“Could you go to sleep?” he demanded.

She nodded. “I could,” she said. “I guess there ain’t the time,” she added.

“Yes, there is,” he said eagerly. “We can get down from here in no time. You rest yourself.”

She regarded him for a moment. Then, without a word, she drew her blanket toward her, rested her head upon it, and relaxed like a child. In a moment she lay sleeping.

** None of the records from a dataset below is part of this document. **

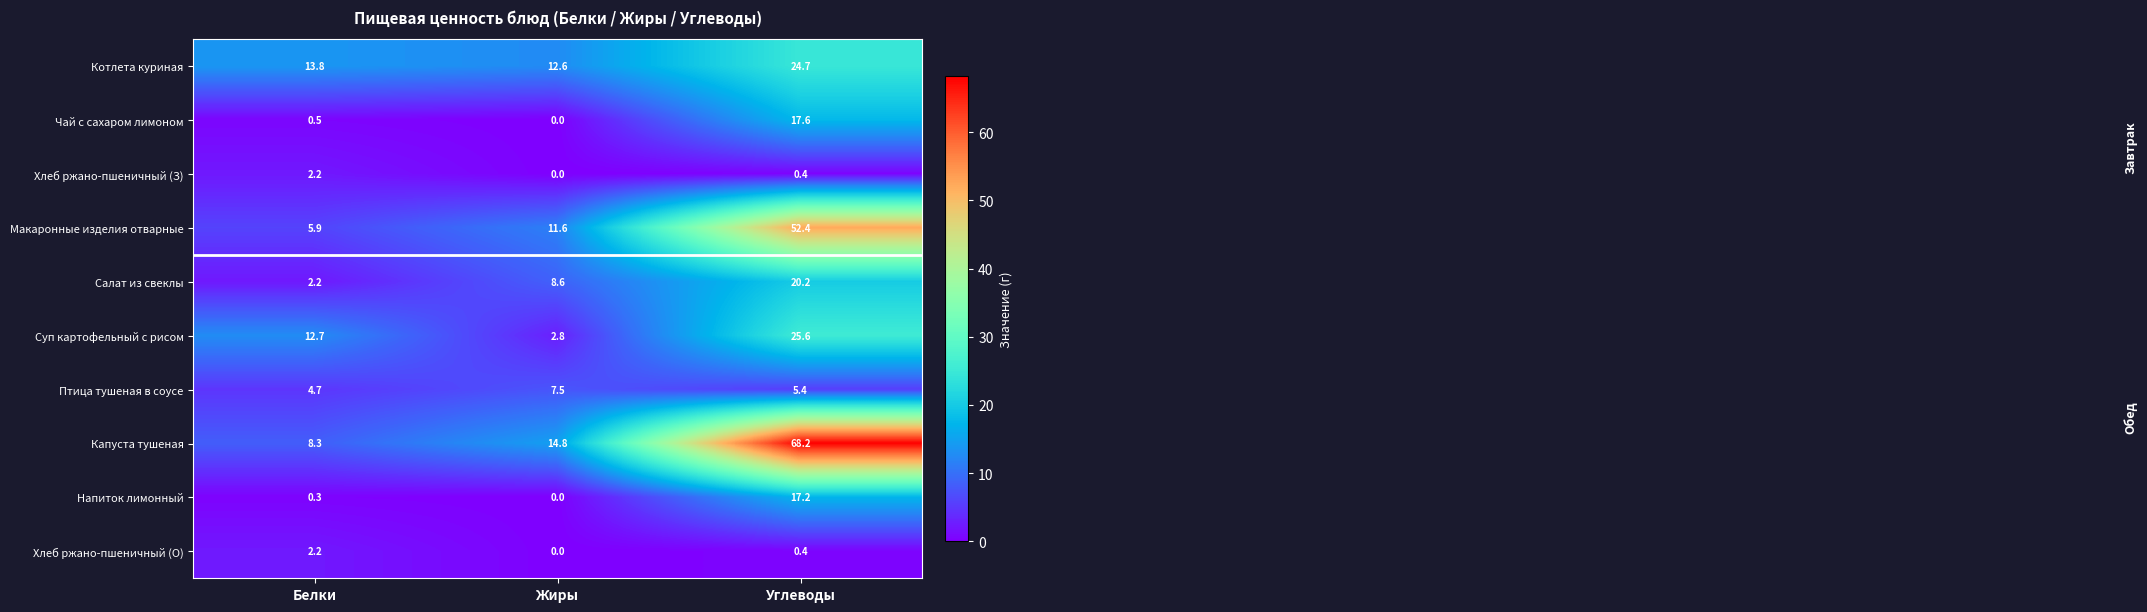

The value of Салат из свеклы at Белки is 2.2. True or false?

True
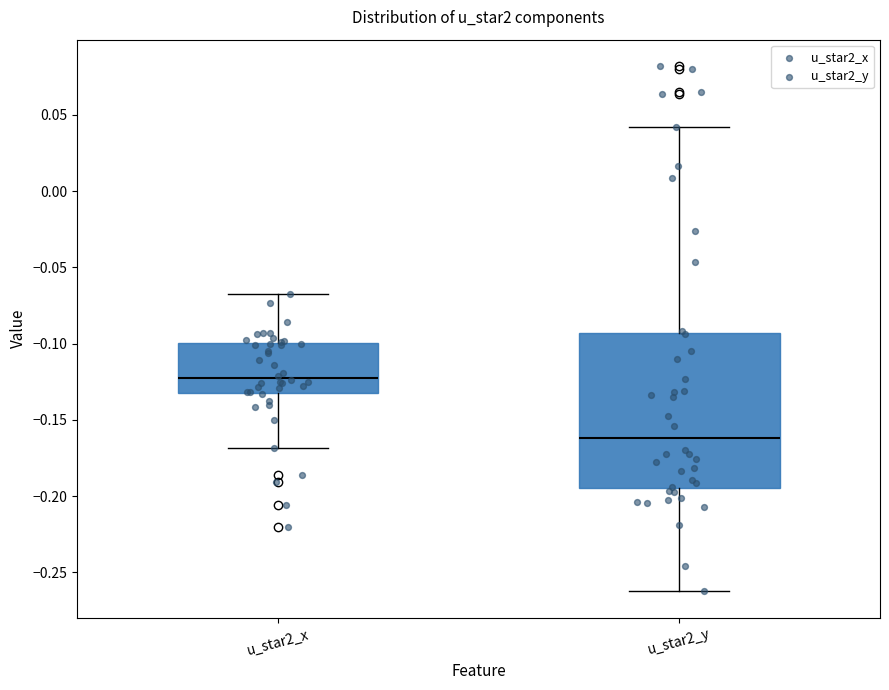

Comparing the boxes themselves (not the whiskers), which one is the tallest?

u_star2_y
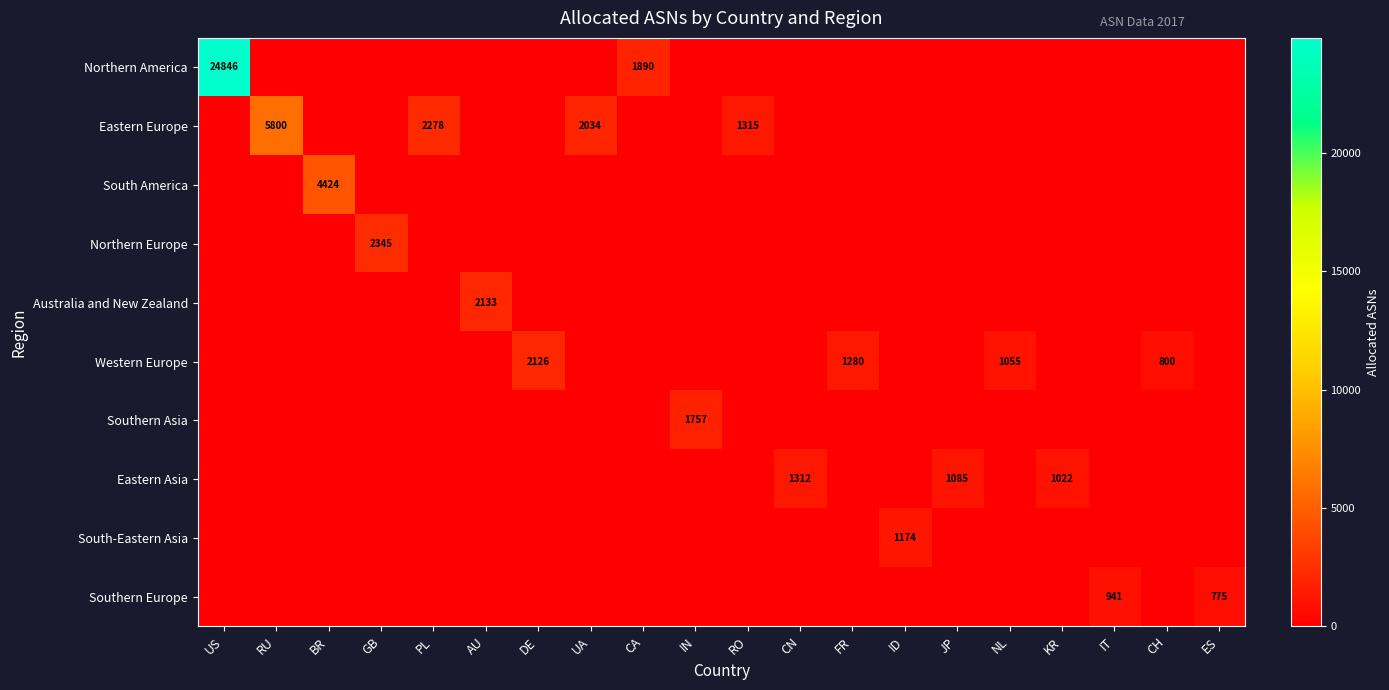

Rank the series at CN from lowest to highest value.

Northern America, Eastern Europe, South America, Northern Europe, Australia and New Zealand, Western Europe, Southern Asia, South-Eastern Asia, Southern Europe, Eastern Asia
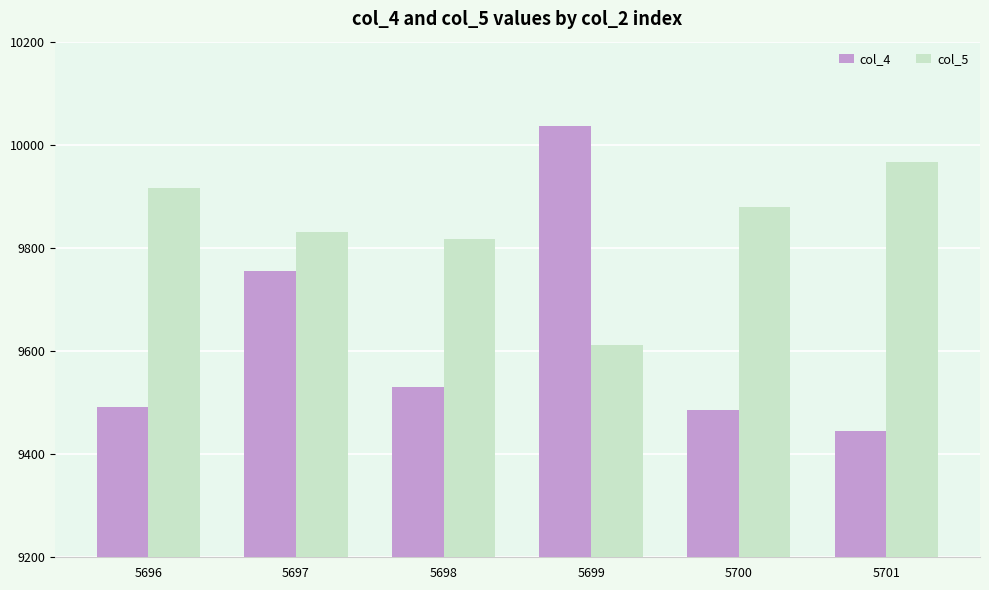

What are all the series names shown in the legend?

col_4, col_5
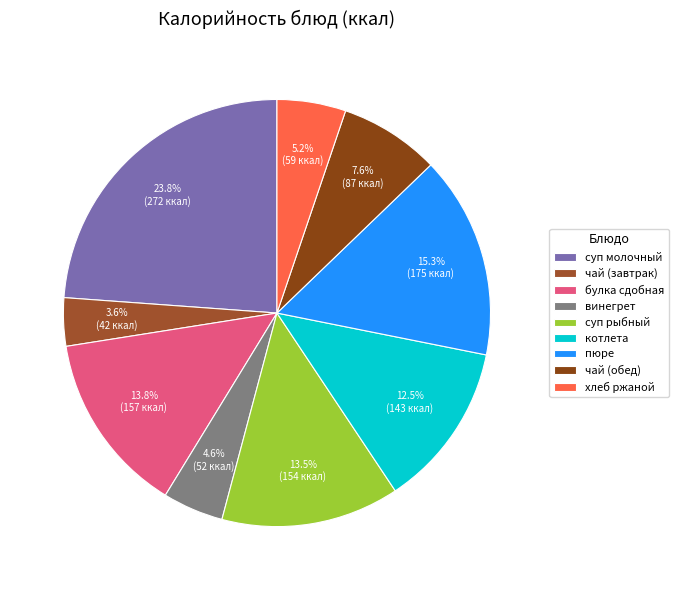

To the nearest percent, what is the average slice percentage?

11%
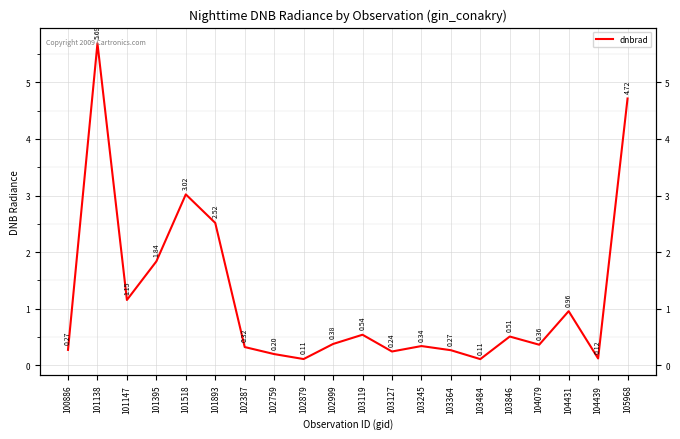

What is the difference between the second highest and minimum values?

4.6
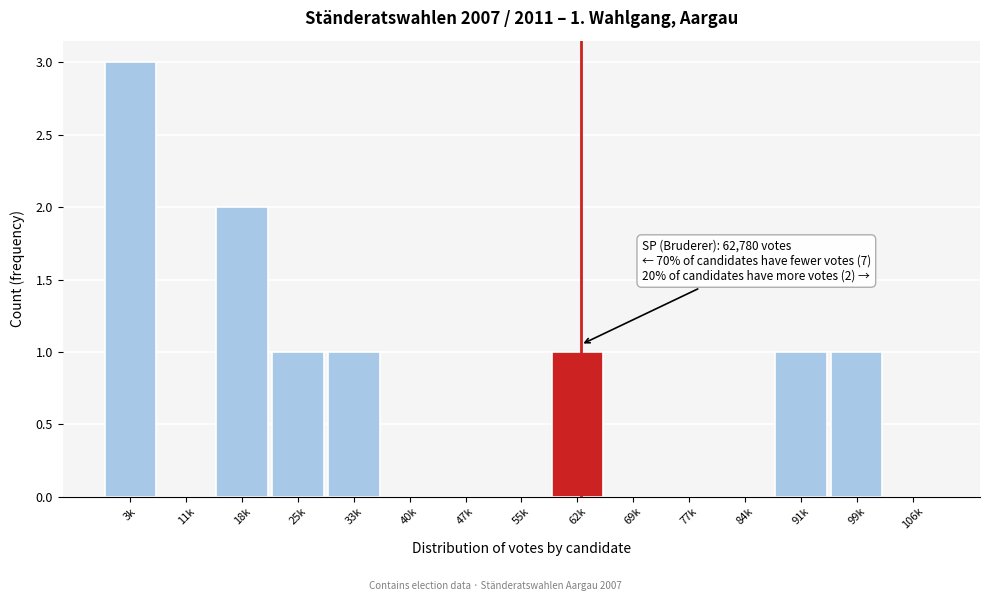

Reading left to right, what are all the values shown in this chart?

3k=3	11k=0	18k=2	25k=1	33k=1	40k=0	47k=0	55k=0	62k=1	69k=0	77k=0	84k=0	91k=1	99k=1	106k=0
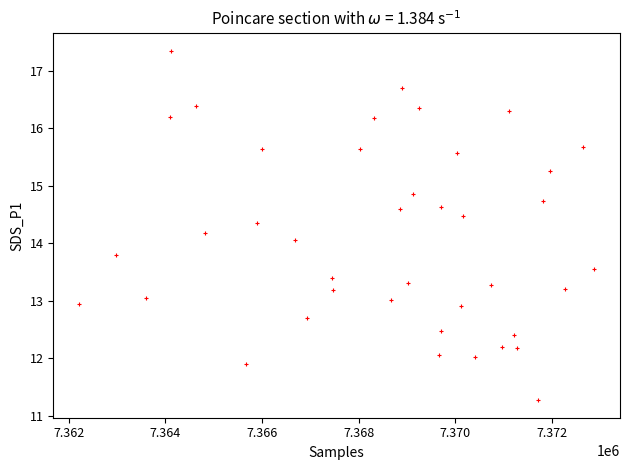

What is the range of Y values (max minus min)?

6.1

Then he looked at her. All that day he had averted his eyes, in his shame. But now that there could be in her look no rebuke, no reminiscence of the night, he looked at her as freely as he had looked that day on the desert, when she had sat his horse before him. Only then his look had been a flame, and now it was as if the sight of her was to him a healing power. For she still trusted him. She was lying here asleep, and she had set him to watch. Immeasurably, she was giving him back his self-respect, restoring to him his own place in her eyes and in his own. He had no knowledge that this bore so strong a part in the creeping sweetness which possessed him. He only knew that he was happy, that he dreaded the time when she should awaken almost as much as he longed for it; and he hoped with childish intensity that the afternoon would never end.

That was an hour such as the man had never known. Women had followed him, tempted him, run from him, but never in his life had a woman either begged his help, as one being of another, or walked with him, comradely. And with women he had always moved as lord and dispenser, avoiding them, taking them for granted, occasionally pursuing them, but always as chief actor. Now, suddenly, he had become in his own sight, infinitely the lesser of the two; and even that grateful return of belief in himself was a thing which she was, so gently, bestowing. He sat, sunk in the newness of what had come upon him, making no effort to understand, and looking neither forward nor back. He was beset alike by the knowledge that she trusted him, and by the soft movement of her breathing and by the flushed ripeness of her, and by the fact that, at any second, she might waken and then smile upon him.

When, toward four o’clock, she did waken, her smile, that was as instant as at a child’s awakening, was straightway darkened by a cloud of fear.

“It’s late,” she said. “The train—can we get it now?”

“Can we get it now....” The Inger paused to taste this before he answered.